### Recorded data

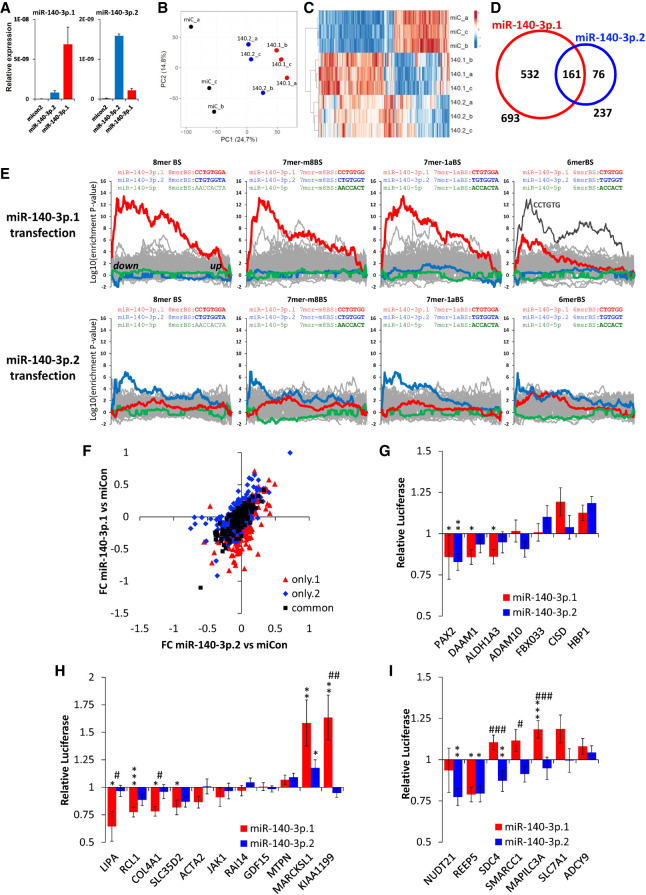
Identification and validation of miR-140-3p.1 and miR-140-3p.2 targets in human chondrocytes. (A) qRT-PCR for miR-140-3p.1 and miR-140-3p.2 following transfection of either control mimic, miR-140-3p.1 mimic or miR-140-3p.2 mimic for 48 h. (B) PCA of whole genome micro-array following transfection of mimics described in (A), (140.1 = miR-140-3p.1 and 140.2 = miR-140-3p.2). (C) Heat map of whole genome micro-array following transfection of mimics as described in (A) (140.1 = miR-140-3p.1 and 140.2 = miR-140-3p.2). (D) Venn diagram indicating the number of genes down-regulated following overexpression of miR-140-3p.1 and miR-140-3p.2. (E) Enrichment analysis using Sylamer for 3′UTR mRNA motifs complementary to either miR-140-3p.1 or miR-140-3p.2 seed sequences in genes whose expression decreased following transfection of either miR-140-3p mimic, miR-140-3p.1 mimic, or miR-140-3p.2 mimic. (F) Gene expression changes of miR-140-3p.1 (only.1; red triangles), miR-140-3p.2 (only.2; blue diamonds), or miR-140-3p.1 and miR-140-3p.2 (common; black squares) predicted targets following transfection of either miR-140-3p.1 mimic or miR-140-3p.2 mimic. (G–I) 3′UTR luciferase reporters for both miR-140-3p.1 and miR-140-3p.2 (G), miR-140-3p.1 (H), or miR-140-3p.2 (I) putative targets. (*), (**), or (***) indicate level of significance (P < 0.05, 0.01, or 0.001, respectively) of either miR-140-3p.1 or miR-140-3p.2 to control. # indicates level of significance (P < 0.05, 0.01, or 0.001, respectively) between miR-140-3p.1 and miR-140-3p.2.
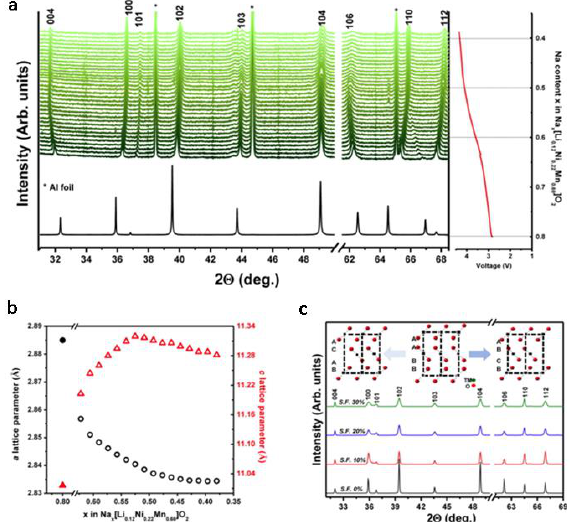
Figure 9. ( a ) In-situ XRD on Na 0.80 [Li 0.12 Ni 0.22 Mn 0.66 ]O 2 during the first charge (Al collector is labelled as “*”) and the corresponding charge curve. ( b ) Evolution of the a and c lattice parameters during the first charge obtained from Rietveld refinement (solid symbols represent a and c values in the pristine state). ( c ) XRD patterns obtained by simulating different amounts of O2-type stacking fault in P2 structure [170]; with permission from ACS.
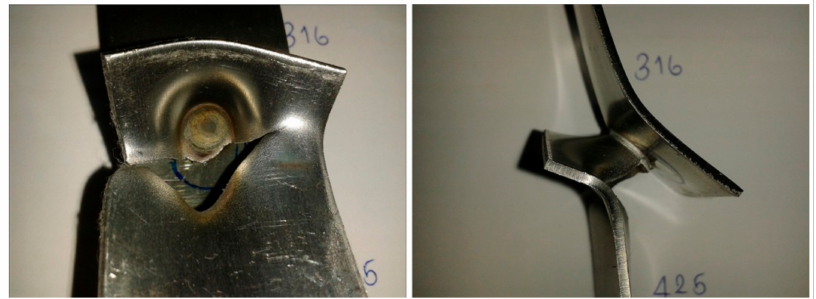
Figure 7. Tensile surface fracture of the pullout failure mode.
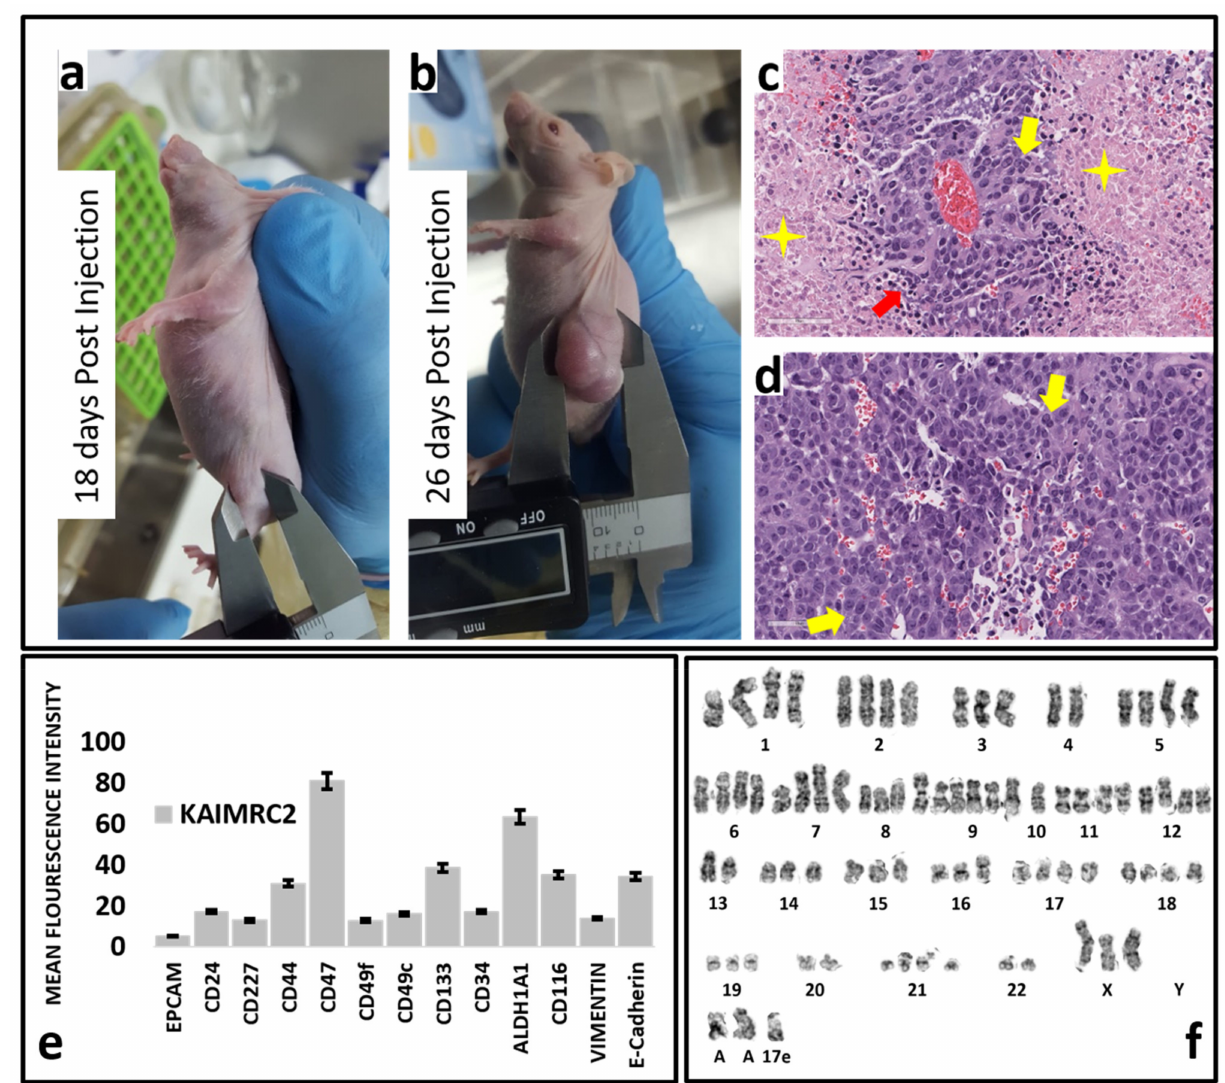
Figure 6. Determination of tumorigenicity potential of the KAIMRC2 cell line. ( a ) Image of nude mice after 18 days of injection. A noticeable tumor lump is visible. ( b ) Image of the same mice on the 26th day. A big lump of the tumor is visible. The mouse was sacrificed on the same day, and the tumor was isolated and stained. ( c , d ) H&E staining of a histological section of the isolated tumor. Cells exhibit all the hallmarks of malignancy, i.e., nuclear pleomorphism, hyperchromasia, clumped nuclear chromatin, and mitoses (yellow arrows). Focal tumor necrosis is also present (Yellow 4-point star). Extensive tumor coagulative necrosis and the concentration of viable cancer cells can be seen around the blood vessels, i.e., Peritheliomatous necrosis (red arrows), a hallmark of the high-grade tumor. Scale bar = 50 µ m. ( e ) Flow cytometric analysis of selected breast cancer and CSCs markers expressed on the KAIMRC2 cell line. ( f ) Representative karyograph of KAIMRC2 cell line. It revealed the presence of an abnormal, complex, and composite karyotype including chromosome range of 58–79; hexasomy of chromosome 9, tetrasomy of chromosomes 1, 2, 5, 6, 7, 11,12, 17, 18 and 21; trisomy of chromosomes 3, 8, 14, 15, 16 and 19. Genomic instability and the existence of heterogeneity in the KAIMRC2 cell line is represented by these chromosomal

### How to complete this task
In the listing above, find the line containing "Figure 9. ( a" and the line containing "Figure 7. Tensile". Reproduce those lines and all between them exactly, with no pictures and nothing more.

### Response to the task
Figure 9. ( a ) In-situ XRD on Na 0.80 [Li 0.12 Ni 0.22 Mn 0.66 ]O 2 during the first charge (Al collector is labelled as “*”) and the corresponding charge curve. ( b ) Evolution of the a and c lattice parameters during the first charge obtained from Rietveld refinement (solid symbols represent a and c values in the pristine state). ( c ) XRD patterns obtained by simulating different amounts of O2-type stacking fault in P2 structure [170]; with permission from ACS.
Figure 7. Tensile surface fracture of the pullout failure mode.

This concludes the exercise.